Campaigns

Elections are essential to American democracy, and candidates must run successful campaigns to convince voters to send them to Congress. Campaigns require strategy, organization, and funding. 

The Constitution placed age, citizenship, and residency qualifications for who could become a member of Congress. In the House of Representatives, members must be at least 25 years old, have been U.S. citizens for at least seven years, and live in the state they represent. Members of the Senate must be at least 30 years old, have been U.S. citizens for at least nine years, and have residency in the state at the time of election. 

To reach voters, candidates use both free and paid media, such as direct mail and buying ads on television, radio, and in newspapers. Congressional candidates also integrate social media into their campaign communication strategies. 

Sitting members of Congress have a better chance of winning re-election than new candidates have at election. This trend toward higher rates of incumbency has continued since the nineteenth century. Political gerrymandering and campaign finance rules tend to favor incumbents, and citizens generally like their representatives and senators even if they are dissatisfied with Congress as a whole. 

Running for office has become more expensive, especially given the costs of political advertising, and has required many legislators to become part-time fundraisers. Both parties appoint campaign committees to raise funds for their party's congressional campaigns, and funds are directed toward promising candidates. Individual candidates also establish campaign committees and raise their own funds. 

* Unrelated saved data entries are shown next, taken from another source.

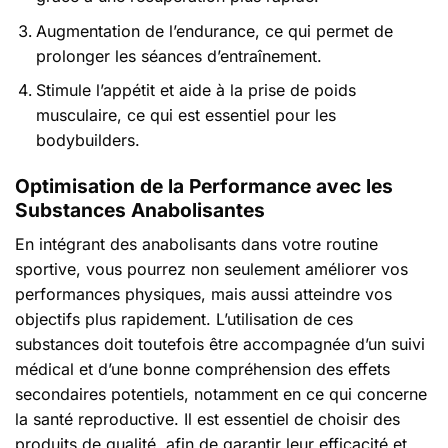
Augmentation de l’endurance, ce qui permet de
prolonger les séances d’entraînement.
Stimule l’appétit et aide à la prise de poids
musculaire, ce qui est essentiel pour les
bodybuilders.
Optimisation de la Performance avec les
Substances Anabolisantes
En intégrant des anabolisants dans votre routine
sportive, vous pourrez non seulement améliorer vos
performances physiques, mais aussi atteindre vos
objectifs plus rapidement. L’utilisation de ces
substances doit toutefois être accompagnée d’un suivi
médical et d’une bonne compréhension des effets
secondaires potentiels, notamment en ce qui concerne
la santé reproductive. Il est essentiel de choisir des
produits de qualité, afin de garantir leur efficacité et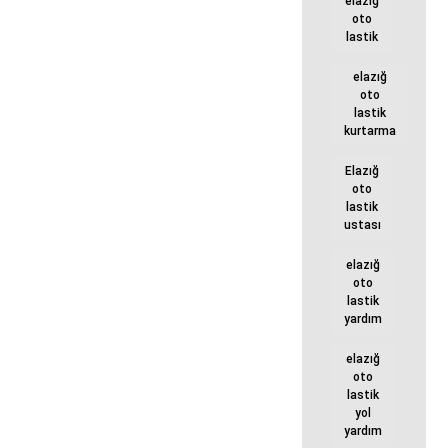
elazığ
oto
lastik
elazığ
oto
lastik
kurtarma
Elazığ
oto
lastik
ustası
elazığ
oto
lastik
yardım
elazığ
oto
lastik
yol
yardım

Changes to financing of congressional campaigns after the Federal Elections Campaign Act of 1974 meant candidates had to rely more on fundraising from small donors and political action committees (PACs) that represent various interest groups. PACs have raised concerns about buying influence on Capitol Hill. In 2010, in Citizens United v. Federal Election Commission, the Supreme Court ruled 5-4 that political spending is a form of protected speech under the First Amendment, allowing corporations and unions to support or denounce individual candidates through methods such as advertising.